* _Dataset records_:
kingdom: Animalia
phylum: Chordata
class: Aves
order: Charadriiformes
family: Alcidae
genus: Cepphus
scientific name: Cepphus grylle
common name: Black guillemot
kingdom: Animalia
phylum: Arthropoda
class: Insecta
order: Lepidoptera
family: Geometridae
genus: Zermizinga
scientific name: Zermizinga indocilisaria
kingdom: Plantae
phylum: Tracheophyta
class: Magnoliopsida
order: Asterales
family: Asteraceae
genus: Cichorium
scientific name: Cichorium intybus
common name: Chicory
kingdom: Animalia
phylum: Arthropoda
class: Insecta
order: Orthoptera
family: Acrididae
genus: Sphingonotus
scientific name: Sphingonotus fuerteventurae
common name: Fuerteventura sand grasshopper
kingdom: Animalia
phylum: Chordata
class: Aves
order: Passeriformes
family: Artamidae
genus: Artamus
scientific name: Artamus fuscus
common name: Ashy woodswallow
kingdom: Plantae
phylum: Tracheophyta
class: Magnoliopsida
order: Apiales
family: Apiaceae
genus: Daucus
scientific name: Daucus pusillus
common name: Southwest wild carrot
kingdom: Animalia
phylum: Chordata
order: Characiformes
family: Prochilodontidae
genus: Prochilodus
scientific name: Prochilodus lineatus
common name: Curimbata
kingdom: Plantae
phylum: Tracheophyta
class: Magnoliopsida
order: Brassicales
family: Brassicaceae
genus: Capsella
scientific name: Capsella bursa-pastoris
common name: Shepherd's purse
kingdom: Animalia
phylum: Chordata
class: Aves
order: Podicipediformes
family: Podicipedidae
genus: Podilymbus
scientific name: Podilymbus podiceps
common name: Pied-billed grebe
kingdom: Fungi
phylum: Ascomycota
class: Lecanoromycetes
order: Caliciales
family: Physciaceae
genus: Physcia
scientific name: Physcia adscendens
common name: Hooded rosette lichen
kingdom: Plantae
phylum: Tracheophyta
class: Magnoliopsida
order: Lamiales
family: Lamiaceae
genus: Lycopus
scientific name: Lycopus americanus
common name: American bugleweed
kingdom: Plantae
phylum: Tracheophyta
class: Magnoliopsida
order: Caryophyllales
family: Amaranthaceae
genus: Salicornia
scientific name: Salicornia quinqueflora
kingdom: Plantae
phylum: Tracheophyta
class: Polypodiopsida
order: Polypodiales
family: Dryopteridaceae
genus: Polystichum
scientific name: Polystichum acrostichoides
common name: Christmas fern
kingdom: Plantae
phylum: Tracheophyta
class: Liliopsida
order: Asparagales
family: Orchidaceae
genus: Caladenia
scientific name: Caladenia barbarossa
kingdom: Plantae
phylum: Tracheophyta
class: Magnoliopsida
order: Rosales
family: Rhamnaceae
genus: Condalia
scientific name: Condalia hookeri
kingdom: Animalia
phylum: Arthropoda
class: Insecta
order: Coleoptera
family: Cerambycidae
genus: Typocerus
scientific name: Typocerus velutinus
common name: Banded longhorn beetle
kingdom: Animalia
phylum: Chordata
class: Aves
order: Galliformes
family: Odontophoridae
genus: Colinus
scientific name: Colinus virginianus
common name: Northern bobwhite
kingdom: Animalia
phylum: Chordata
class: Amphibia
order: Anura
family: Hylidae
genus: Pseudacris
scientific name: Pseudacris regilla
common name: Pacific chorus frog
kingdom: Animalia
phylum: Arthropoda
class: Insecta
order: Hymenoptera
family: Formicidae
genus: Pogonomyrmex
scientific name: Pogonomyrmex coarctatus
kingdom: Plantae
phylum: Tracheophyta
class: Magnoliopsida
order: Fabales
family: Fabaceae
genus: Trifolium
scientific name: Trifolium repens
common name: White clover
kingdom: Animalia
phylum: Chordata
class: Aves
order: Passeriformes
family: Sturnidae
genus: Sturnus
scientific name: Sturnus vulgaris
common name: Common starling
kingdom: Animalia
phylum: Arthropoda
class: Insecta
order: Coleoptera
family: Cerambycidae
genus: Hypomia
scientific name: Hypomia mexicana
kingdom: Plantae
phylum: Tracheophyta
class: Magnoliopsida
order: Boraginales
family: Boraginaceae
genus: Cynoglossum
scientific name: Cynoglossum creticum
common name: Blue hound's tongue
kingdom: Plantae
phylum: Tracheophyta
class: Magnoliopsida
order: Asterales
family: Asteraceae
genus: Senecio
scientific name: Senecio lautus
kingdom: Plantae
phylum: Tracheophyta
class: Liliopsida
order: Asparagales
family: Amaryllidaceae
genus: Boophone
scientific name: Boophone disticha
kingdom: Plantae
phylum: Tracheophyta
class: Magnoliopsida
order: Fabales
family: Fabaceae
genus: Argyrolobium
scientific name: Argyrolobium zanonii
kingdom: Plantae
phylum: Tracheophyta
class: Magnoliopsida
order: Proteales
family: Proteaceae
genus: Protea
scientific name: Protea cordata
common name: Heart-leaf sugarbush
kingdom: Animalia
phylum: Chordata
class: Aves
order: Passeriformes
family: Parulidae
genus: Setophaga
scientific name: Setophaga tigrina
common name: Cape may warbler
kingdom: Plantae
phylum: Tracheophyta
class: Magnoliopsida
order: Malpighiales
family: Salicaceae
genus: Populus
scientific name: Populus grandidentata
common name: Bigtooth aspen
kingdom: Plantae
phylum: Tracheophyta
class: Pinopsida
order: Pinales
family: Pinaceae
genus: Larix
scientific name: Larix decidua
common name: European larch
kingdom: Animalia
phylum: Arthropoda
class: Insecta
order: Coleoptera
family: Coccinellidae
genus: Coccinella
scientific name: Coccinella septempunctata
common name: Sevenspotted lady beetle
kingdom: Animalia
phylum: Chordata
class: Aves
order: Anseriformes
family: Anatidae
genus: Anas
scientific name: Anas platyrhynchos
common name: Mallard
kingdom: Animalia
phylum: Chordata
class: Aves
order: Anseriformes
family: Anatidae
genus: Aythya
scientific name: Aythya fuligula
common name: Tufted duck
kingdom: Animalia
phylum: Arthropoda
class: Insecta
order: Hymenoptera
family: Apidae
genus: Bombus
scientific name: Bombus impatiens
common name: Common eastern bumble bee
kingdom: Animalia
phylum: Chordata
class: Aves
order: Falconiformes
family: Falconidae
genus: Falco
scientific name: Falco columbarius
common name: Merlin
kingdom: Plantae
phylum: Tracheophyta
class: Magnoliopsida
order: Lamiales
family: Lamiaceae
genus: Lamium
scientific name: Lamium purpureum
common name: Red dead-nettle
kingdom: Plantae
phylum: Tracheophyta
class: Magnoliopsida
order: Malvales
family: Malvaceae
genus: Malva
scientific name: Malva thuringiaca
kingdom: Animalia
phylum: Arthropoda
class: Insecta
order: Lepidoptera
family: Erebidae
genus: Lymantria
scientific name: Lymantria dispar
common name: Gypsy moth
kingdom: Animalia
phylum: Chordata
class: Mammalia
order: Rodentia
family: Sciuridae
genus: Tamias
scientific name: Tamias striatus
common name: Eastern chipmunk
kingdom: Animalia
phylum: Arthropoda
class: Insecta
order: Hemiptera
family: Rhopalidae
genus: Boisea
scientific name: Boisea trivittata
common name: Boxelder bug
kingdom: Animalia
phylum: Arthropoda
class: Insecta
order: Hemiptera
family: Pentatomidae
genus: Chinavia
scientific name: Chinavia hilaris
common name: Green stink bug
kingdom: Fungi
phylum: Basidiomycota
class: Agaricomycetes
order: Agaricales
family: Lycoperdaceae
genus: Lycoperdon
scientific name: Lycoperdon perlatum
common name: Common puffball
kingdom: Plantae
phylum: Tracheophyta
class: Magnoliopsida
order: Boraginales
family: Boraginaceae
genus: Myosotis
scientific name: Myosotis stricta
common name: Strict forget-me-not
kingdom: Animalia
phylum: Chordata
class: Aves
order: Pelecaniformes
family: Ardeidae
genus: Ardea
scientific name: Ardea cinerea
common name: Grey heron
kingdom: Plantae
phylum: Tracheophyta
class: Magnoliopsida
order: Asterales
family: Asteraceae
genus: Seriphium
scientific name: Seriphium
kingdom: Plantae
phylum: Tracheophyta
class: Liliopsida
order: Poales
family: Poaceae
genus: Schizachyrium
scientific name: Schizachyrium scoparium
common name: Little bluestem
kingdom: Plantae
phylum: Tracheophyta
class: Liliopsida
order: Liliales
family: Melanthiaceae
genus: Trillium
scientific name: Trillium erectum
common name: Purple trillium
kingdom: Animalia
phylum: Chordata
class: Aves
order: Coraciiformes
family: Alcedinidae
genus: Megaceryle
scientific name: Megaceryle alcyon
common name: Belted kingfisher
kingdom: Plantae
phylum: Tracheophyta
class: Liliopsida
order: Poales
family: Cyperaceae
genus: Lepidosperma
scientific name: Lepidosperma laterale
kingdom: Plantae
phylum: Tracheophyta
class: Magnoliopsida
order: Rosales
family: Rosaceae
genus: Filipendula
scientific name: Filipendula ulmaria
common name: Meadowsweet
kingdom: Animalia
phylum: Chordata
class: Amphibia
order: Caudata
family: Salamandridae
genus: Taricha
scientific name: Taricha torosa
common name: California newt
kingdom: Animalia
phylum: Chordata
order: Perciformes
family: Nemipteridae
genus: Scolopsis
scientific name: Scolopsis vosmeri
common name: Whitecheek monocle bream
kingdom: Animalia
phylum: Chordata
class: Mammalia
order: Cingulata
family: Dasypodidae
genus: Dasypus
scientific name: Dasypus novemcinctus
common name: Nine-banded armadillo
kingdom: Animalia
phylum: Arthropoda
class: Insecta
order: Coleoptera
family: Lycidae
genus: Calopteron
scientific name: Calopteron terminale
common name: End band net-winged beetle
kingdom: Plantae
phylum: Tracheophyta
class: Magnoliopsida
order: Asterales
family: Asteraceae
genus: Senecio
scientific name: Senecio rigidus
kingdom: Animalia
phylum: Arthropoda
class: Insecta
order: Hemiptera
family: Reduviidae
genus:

* _WRITTEN EXERCISE_:
Reproduce verbatim everything from the start of the items down to the line that contains "family: Dryopteridaceae", including that line.

* _PROBLEM SOLUTION_:
kingdom: Animalia
phylum: Chordata
class: Aves
order: Charadriiformes
family: Alcidae
genus: Cepphus
scientific name: Cepphus grylle
common name: Black guillemot
kingdom: Animalia
phylum: Arthropoda
class: Insecta
order: Lepidoptera
family: Geometridae
genus: Zermizinga
scientific name: Zermizinga indocilisaria
kingdom: Plantae
phylum: Tracheophyta
class: Magnoliopsida
order: Asterales
family: Asteraceae
genus: Cichorium
scientific name: Cichorium intybus
common name: Chicory
kingdom: Animalia
phylum: Arthropoda
class: Insecta
order: Orthoptera
family: Acrididae
genus: Sphingonotus
scientific name: Sphingonotus fuerteventurae
common name: Fuerteventura sand grasshopper
kingdom: Animalia
phylum: Chordata
class: Aves
order: Passeriformes
family: Artamidae
genus: Artamus
scientific name: Artamus fuscus
common name: Ashy woodswallow
kingdom: Plantae
phylum: Tracheophyta
class: Magnoliopsida
order: Apiales
family: Apiaceae
genus: Daucus
scientific name: Daucus pusillus
common name: Southwest wild carrot
kingdom: Animalia
phylum: Chordata
order: Characiformes
family: Prochilodontidae
genus: Prochilodus
scientific name: Prochilodus lineatus
common name: Curimbata
kingdom: Plantae
phylum: Tracheophyta
class: Magnoliopsida
order: Brassicales
family: Brassicaceae
genus: Capsella
scientific name: Capsella bursa-pastoris
common name: Shepherd's purse
kingdom: Animalia
phylum: Chordata
class: Aves
order: Podicipediformes
family: Podicipedidae
genus: Podilymbus
scientific name: Podilymbus podiceps
common name: Pied-billed grebe
kingdom: Fungi
phylum: Ascomycota
class: Lecanoromycetes
order: Caliciales
family: Physciaceae
genus: Physcia
scientific name: Physcia adscendens
common name: Hooded rosette lichen
kingdom: Plantae
phylum: Tracheophyta
class: Magnoliopsida
order: Lamiales
family: Lamiaceae
genus: Lycopus
scientific name: Lycopus americanus
common name: American bugleweed
kingdom: Plantae
phylum: Tracheophyta
class: Magnoliopsida
order: Caryophyllales
family: Amaranthaceae
genus: Salicornia
scientific name: Salicornia quinqueflora
kingdom: Plantae
phylum: Tracheophyta
class: Polypodiopsida
order: Polypodiales
family: Dryopteridaceae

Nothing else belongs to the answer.